## Exercise objective:
Duplicate every line below, keeping each one identical to the original, character for character.

## Data for this exercise:
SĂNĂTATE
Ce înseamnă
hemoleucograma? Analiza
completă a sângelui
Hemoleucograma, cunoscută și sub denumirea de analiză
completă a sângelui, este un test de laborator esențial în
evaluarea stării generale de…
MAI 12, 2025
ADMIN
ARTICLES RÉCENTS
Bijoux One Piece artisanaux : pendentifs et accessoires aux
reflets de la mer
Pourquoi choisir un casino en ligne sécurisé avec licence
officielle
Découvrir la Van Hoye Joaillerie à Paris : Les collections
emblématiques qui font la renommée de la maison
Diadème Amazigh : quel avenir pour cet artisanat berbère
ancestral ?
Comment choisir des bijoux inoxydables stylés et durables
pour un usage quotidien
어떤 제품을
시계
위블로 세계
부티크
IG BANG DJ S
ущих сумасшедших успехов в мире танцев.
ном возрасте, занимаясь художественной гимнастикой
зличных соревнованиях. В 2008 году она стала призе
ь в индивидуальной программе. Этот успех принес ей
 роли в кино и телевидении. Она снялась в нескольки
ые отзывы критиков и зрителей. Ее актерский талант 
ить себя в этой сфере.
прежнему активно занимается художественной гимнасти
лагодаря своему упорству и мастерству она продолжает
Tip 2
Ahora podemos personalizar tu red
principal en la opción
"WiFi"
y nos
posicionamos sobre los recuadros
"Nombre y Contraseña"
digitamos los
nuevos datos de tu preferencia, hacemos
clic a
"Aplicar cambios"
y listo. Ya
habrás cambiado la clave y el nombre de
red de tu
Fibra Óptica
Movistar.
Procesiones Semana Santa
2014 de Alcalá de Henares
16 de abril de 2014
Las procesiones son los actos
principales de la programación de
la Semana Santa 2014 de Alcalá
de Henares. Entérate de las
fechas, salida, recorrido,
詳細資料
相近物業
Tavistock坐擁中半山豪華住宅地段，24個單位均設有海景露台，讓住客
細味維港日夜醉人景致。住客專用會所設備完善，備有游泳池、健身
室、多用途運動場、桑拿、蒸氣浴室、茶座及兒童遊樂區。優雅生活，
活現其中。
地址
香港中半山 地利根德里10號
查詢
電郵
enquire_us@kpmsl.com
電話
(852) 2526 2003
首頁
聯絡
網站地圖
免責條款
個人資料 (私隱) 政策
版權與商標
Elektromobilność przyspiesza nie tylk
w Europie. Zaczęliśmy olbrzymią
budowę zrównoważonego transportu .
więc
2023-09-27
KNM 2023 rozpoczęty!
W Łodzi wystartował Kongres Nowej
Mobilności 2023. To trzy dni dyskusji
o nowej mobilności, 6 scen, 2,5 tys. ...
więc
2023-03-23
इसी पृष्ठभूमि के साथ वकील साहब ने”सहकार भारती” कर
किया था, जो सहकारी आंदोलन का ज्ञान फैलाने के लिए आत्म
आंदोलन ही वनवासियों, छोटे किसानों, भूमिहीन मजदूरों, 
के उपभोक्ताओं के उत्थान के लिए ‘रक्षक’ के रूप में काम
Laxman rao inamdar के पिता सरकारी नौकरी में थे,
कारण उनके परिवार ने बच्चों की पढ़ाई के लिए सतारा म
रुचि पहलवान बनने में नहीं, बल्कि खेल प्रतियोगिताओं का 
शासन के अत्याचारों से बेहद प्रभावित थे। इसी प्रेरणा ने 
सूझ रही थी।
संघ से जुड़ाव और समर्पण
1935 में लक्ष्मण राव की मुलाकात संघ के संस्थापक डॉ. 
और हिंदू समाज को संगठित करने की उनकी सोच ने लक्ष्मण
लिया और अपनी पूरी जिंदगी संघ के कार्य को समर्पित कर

## Solution:
SĂNĂTATE
Ce înseamnă
hemoleucograma? Analiza
completă a sângelui
Hemoleucograma, cunoscută și sub denumirea de analiză
completă a sângelui, este un test de laborator esențial în
evaluarea stării generale de…
MAI 12, 2025
ADMIN
ARTICLES RÉCENTS
Bijoux One Piece artisanaux : pendentifs et accessoires aux
reflets de la mer
Pourquoi choisir un casino en ligne sécurisé avec licence
officielle
Découvrir la Van Hoye Joaillerie à Paris : Les collections
emblématiques qui font la renommée de la maison
Diadème Amazigh : quel avenir pour cet artisanat berbère
ancestral ?
Comment choisir des bijoux inoxydables stylés et durables
pour un usage quotidien
어떤 제품을
시계
위블로 세계
부티크
IG BANG DJ S
ущих сумасшедших успехов в мире танцев.
ном возрасте, занимаясь художественной гимнастикой
зличных соревнованиях. В 2008 году она стала призе
ь в индивидуальной программе. Этот успех принес ей
 роли в кино и телевидении. Она снялась в нескольки
ые отзывы критиков и зрителей. Ее актерский талант 
ить себя в этой сфере.
прежнему активно занимается художественной гимнасти
лагодаря своему упорству и мастерству она продолжает
Tip 2
Ahora podemos personalizar tu red
principal en la opción
"WiFi"
y nos
posicionamos sobre los recuadros
"Nombre y Contraseña"
digitamos los
nuevos datos de tu preferencia, hacemos
clic a
"Aplicar cambios"
y listo. Ya
habrás cambiado la clave y el nombre de
red de tu
Fibra Óptica
Movistar.
Procesiones Semana Santa
2014 de Alcalá de Henares
16 de abril de 2014
Las procesiones son los actos
principales de la programación de
la Semana Santa 2014 de Alcalá
de Henares. Entérate de las
fechas, salida, recorrido,
詳細資料
相近物業
Tavistock坐擁中半山豪華住宅地段，24個單位均設有海景露台，讓住客
細味維港日夜醉人景致。住客專用會所設備完善，備有游泳池、健身
室、多用途運動場、桑拿、蒸氣浴室、茶座及兒童遊樂區。優雅生活，
活現其中。
地址
香港中半山 地利根德里10號
查詢
電郵
enquire_us@kpmsl.com
電話
(852) 2526 2003
首頁
聯絡
網站地圖
免責條款
個人資料 (私隱) 政策
版權與商標
Elektromobilność przyspiesza nie tylk
w Europie. Zaczęliśmy olbrzymią
budowę zrównoważonego transportu .
więc
2023-09-27
KNM 2023 rozpoczęty!
W Łodzi wystartował Kongres Nowej
Mobilności 2023. To trzy dni dyskusji
o nowej mobilności, 6 scen, 2,5 tys. ...
więc
2023-03-23
इसी पृष्ठभूमि के साथ वकील साहब ने”सहकार भारती” कर
किया था, जो सहकारी आंदोलन का ज्ञान फैलाने के लिए आत्म
आंदोलन ही वनवासियों, छोटे किसानों, भूमिहीन मजदूरों, 
के उपभोक्ताओं के उत्थान के लिए ‘रक्षक’ के रूप में काम
Laxman rao inamdar के पिता सरकारी नौकरी में थे,
कारण उनके परिवार ने बच्चों की पढ़ाई के लिए सतारा म
रुचि पहलवान बनने में नहीं, बल्कि खेल प्रतियोगिताओं का 
शासन के अत्याचारों से बेहद प्रभावित थे। इसी प्रेरणा ने 
सूझ रही थी।
संघ से जुड़ाव और समर्पण
1935 में लक्ष्मण राव की मुलाकात संघ के संस्थापक डॉ. 
और हिंदू समाज को संगठित करने की उनकी सोच ने लक्ष्मण
लिया और अपनी पूरी जिंदगी संघ के कार्य को समर्पित कर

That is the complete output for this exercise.